We relaxed at the base for a bit - partially waiting for the moon to get high enough to illuminate our corner, partially to relax. While we were hot on the approach (in just t-shirts and synthetic pants), we got chilly quick at base (even with Capilene top/bottom and a lightweight puffy jacket). We decided to start climbing around 10, with plenty of moonlight. We barely used our headlamps (mostly just to check anchors/belays) - the moon was plenty bright for route finding, and for all but a few moves. The topo is pretty accurate. There's a fixed piece above the roof on Pitch 1, and most bolts were pretty much where we thought they'd be. The few 5.7 friction moves felt a little dicier at night - and I might have used the headlamp a few times to find some feet placements. The dike was smooth sailing - no headlamp needed. We were really warm on the route - we dropped the Capiene to just a t-shirt and puffy, and even that was too much, even when belaying.
We finished the 5th class in about 2.5 hours, then took our sweet time on the endless slabs (another hour maybe?). Once up top - we didn't see a soul. I figured there would be some full-moon bivy folks, or people waiting for the sunrise. We found a nice sheltered alcove (a perfect bivy spot for 2 people - in a little square sand "pit" surrounded by solid boulders). We had dinner, marveled at the beauty of the Valley at night (and with the moon illuminating everything). We decided to try to stay for sunrise, and take a little nap. We dozed a little, but ultimately it was too cold to really get comfortable (Again wearing Capilene top/bottom, synthetic pants, and a puffy). Around 4am we called it - and headed down the cables. Just as we were packing up the breakfast chefs came up over the slabs. We bid them a good meal, and headed down the cables.

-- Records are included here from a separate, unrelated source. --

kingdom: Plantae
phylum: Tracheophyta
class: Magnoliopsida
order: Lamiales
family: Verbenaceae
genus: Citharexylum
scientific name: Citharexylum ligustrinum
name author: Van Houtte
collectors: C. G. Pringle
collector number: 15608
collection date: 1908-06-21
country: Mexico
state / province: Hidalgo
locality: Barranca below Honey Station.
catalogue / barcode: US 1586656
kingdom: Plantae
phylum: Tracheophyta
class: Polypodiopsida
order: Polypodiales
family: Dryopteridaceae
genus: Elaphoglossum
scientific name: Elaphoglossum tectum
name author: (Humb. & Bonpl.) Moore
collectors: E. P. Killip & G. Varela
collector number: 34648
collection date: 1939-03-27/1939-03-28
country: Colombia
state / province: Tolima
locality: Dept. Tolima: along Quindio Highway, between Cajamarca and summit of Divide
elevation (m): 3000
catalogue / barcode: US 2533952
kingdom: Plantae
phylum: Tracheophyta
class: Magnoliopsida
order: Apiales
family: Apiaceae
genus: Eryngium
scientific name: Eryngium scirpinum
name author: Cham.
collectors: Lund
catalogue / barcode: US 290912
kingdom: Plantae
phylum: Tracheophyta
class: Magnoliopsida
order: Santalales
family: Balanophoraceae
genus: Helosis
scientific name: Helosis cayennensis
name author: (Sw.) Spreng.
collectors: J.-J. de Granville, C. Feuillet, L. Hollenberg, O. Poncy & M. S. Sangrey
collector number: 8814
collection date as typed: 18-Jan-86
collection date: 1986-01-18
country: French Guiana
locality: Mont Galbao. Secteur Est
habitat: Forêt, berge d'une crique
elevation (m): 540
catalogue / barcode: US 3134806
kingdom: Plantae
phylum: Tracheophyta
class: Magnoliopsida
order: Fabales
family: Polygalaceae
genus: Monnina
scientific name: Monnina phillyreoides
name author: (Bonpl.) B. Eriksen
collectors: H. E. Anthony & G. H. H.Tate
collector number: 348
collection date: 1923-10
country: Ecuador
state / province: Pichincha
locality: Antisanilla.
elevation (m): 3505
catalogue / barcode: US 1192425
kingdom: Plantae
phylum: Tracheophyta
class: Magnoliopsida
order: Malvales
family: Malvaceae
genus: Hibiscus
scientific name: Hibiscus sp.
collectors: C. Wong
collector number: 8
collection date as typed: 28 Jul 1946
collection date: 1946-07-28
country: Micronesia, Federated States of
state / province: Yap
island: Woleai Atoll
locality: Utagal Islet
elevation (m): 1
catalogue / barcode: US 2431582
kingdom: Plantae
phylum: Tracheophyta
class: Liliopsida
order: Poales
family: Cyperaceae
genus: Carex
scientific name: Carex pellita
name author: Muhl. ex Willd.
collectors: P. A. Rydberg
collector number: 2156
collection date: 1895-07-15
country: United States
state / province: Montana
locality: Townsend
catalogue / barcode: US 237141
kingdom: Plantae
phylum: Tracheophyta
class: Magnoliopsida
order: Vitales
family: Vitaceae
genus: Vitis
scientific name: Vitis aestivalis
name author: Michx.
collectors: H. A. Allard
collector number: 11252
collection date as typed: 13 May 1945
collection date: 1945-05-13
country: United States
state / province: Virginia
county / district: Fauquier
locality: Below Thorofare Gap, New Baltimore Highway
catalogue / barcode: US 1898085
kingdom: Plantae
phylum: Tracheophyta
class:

Once down to Sub-Dome we started to pass quite a few people on their way up to catch the sunrise. Lots of chit-chat about us "going the wrong way", then people in awe at the idea of a full-moon climb. Further down the trail (as daylight was breaking) we passed a few climbers on the way up to Snake Dike. They too were envious of our timing, and lots of chit-chat on beta and such transpired. And as we passed more people, we realized the line for the route was growing - and we were thankful we had the route to ourselves. We were back to our car a little before 8am, and went straight to the Curry buffet for breakfast. By 9am we swung by a friend's camp just as they were heading out to Super Slide, so we tossed down our bags and took a 2 hour nap before heading back to the Bay. 16 hours car-to-car, ~4 hours on the approach, ~3.5 on the climb, and ~3.5 hours on the descent. (and the rest spent hanging out, trying to nap etc)
So in summary: It's well worth doing this route at night. Totally beautiful, no crowds, unique climbing, and a fun adventure. Yes, it's a serious amount of hiking for a comparably small amount of climbing. But that's part of the whole adventure. I wouldn't suggest doing the full-moon hike your first time up there (unless you are with someone who has done the route/approach before). But it's worth a 2nd trip to do it this way - for sure.